14. Miscellaneous Clauses:
a. Non-Restrictive Relationship. Company may provide the same or similar services to the other customers and Customer may utilize other information technology service providers that are competitive with Company.
b. Waiver. The rights and remedied provided to each of the parties herein shall be cumulative and in addition to any other rights and remedies provided by law or otherwise. Any failures in the exercise by either party of its right to terminate this Agreement or to enforce any provision of this Agreement for default or violation by the other party shall not prejudice such party’s rights of termination or enforcement for any further or other’s default or violation or be deemed a waiver or forfeiture of those rights.
c. Notices. All notices required under or regarding this Agreement will be in writing and will be considered if delivered personally, mailed via registered or certified mail (return requested and postage prepaid), given by facsimile (confirmed by certification of receipt), sent to an email address provided by the receiving party, sent by overnight delivery through a nationally recognized overnight delivery service, freight prepaid or sent by courier (confirmed by receipt) addressed to the designated parties, either per mail or email.
d. Severability. If any term or provision of this Agreement is held to be illegal or unenforceable, the validity or enforceability of the remainder of the Agreement will not be affected.
e. Captions. The section headings in this Agreement are intended solely for convenience of reference and shall be given no effect in the construction or interpretation of this Agreement.
f. Entire Agreement. This Agreement and the SOW(s) and/or CAO(s) incorporated herein and any documentation related to any licensed software provided for in any SOW constitute the entire agreement between the parties and supersede any prior or contemporaneous communications, representations or agreements between the parties, whether oral or written, regarding the subject matter of this Agreement.
g. Attorneys’ Fees. The prevailing party shall have the right to collect from the other party its reasonable costs and necessary disbursements and attorneys’ fees incurred in enforcing this Agreement.
h. Amendments. This Agreement and Exhibits may be amended only by an instrument in writing executed by the parties hereto. Any written work order submitted by Customer shall not amend the terms of this Agreement and will only be considered (1) a statement of the work to be performed; (2) set forth any deadlines or schedules; and (3) the additional fees to be charged, if any, for any out of scope work or services stated on the work order.

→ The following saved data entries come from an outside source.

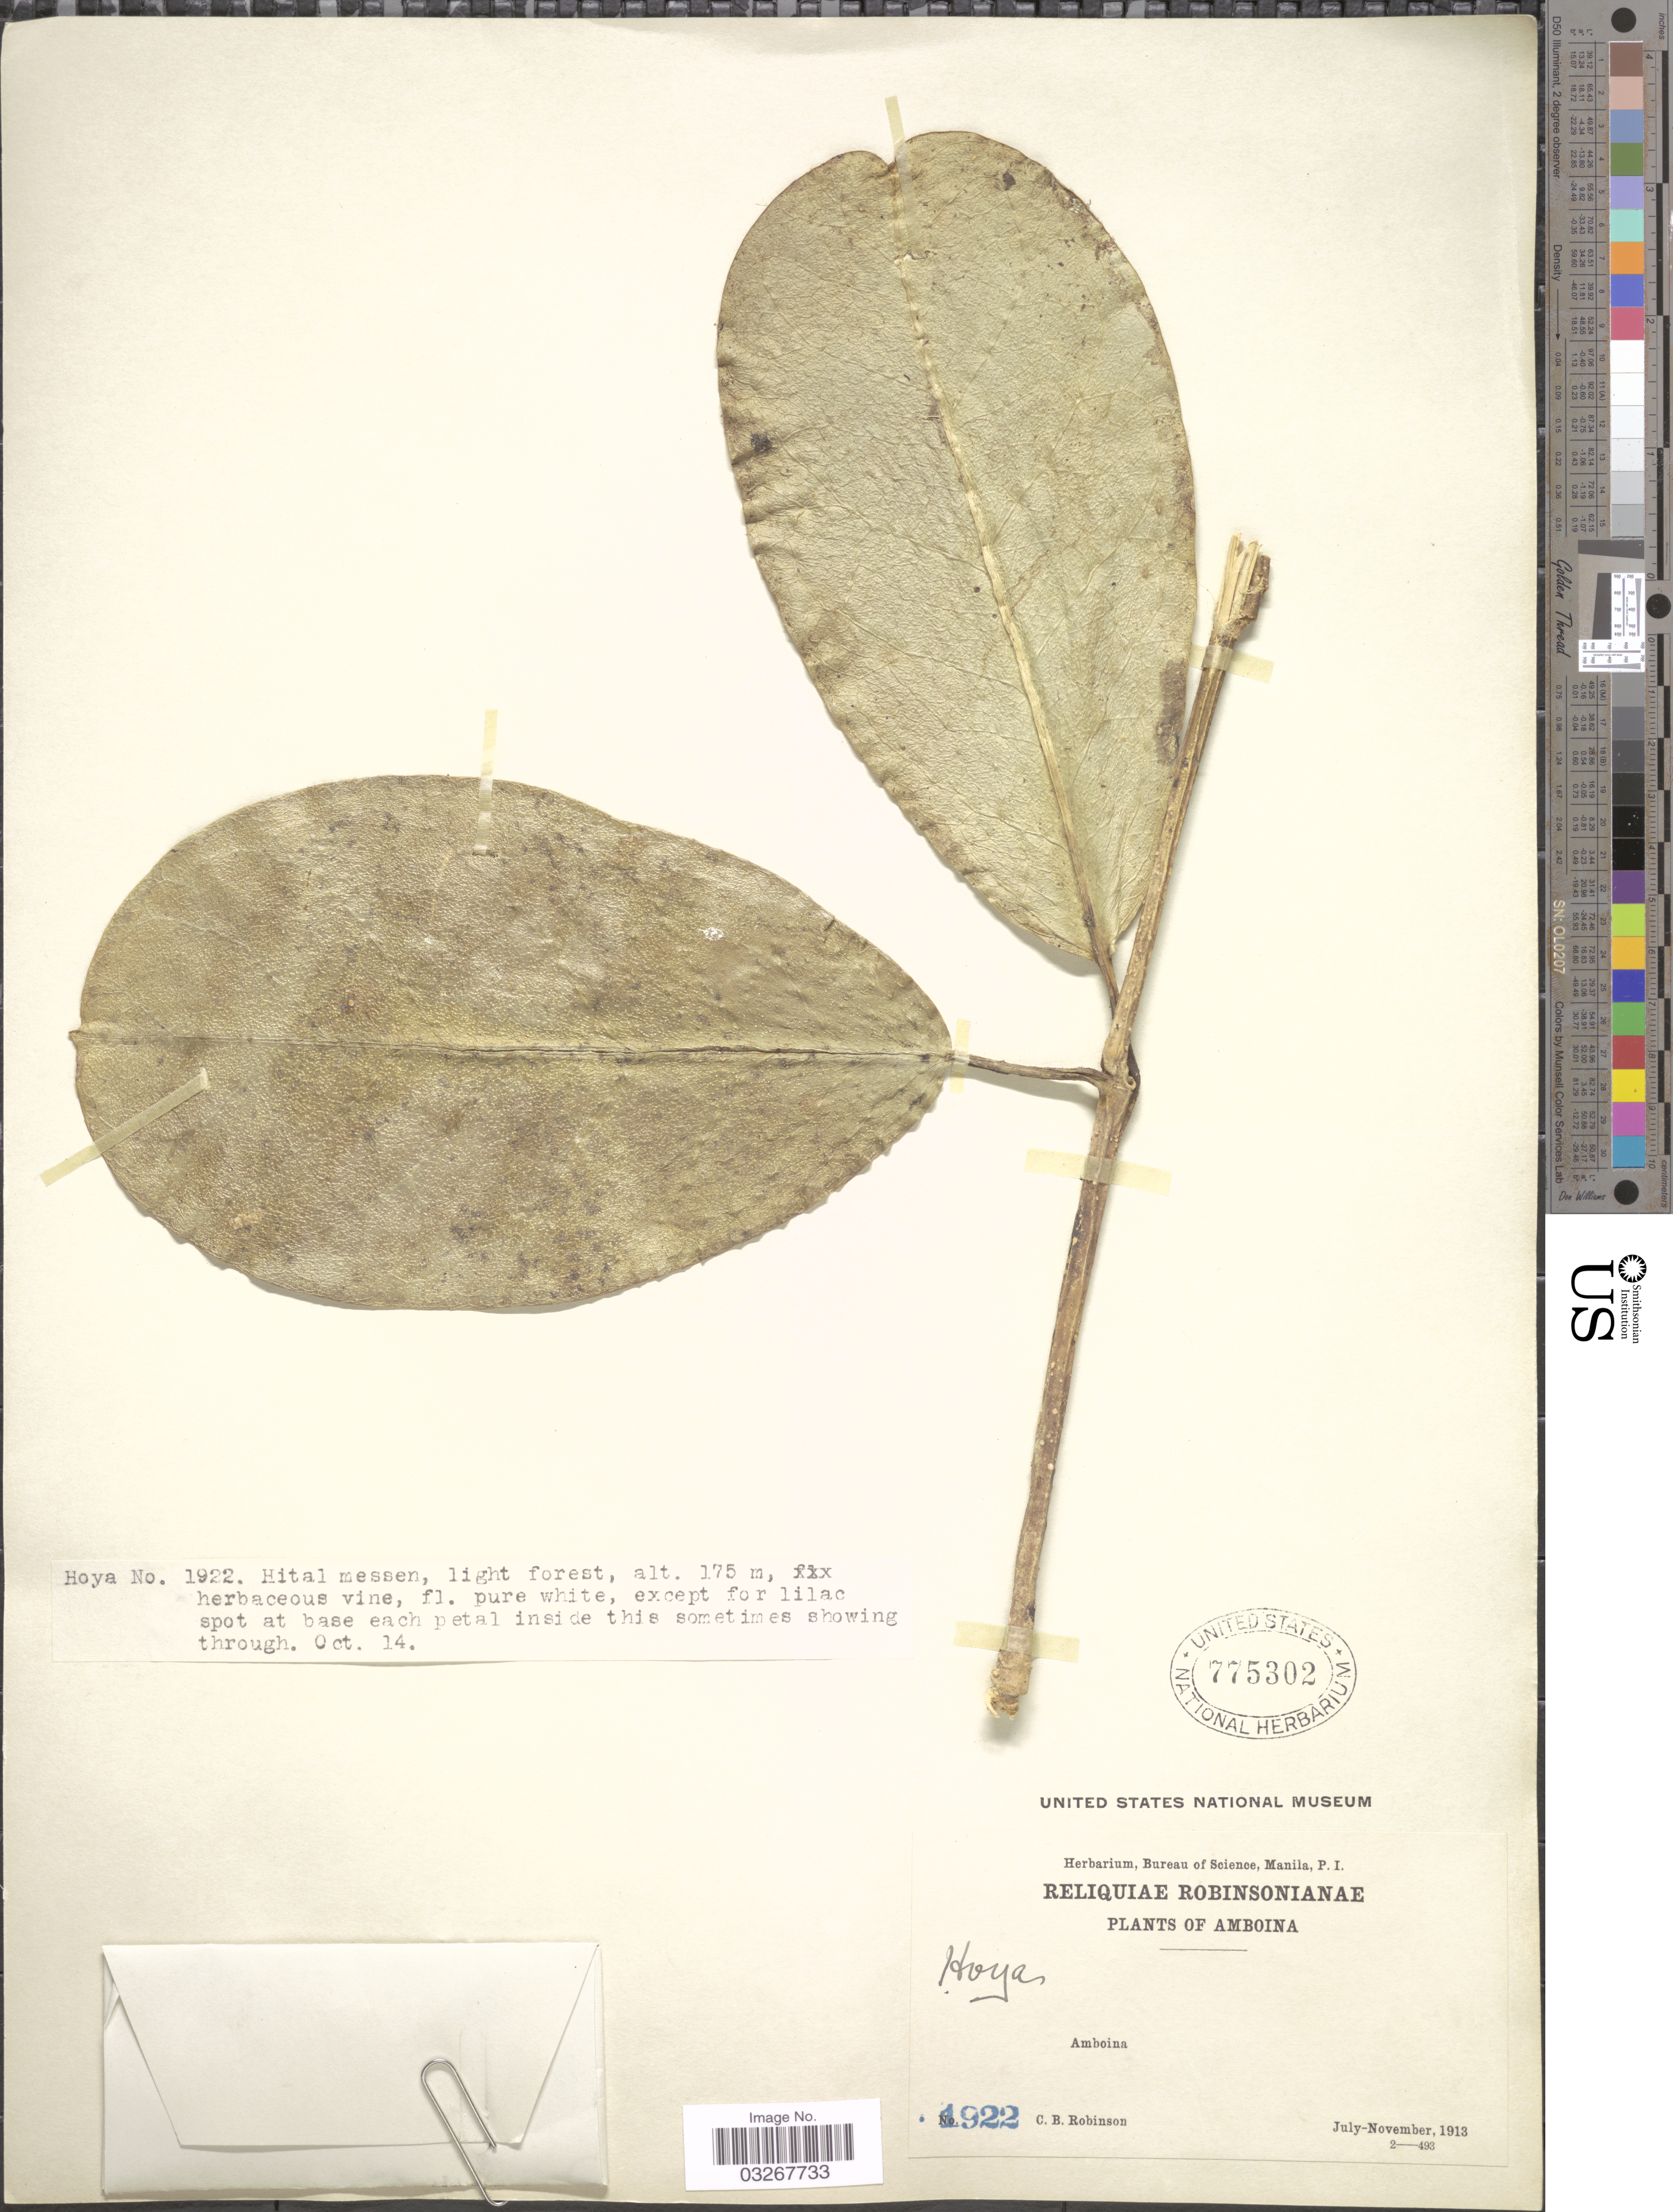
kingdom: Plantae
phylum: Tracheophyta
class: Magnoliopsida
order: Gentianales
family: Apocynaceae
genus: Hoya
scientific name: Hoya sp.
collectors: C. Robinson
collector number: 1922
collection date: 1913-10-14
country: Indonesia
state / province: Maluku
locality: Amboina. Hital messen [unsure placement]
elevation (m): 175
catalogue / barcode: US 775302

i. Governing Law; Venue. This Agreement and all questions relating to its validity, interpretation, performance and enforcement shall be governed by and construed in accordance with the laws of the Commonwealth of Massachusetts, without giving effect to its choice of law rules. The parties, to the extent they may lawfully do so, as to any legal action or proceeding arising out of or based upon this Agreement hereby submit to the jurisdiction of, and waive all objections to venue in, the federal or state courts sitting within the Commonwealth of Massachusetts and any court from which an appeal might be taken from such courts.
j. Successors and Third Party Beneficiaries. This Agreement shall inure to the benefit of Company and Customer and any successors or assigns of Company and Customer. Notwithstanding the forgoing, the Customer may not assign this Contract or any SOW to any third party without the prior written consent of the Company. No third party shall have any rights hereunder.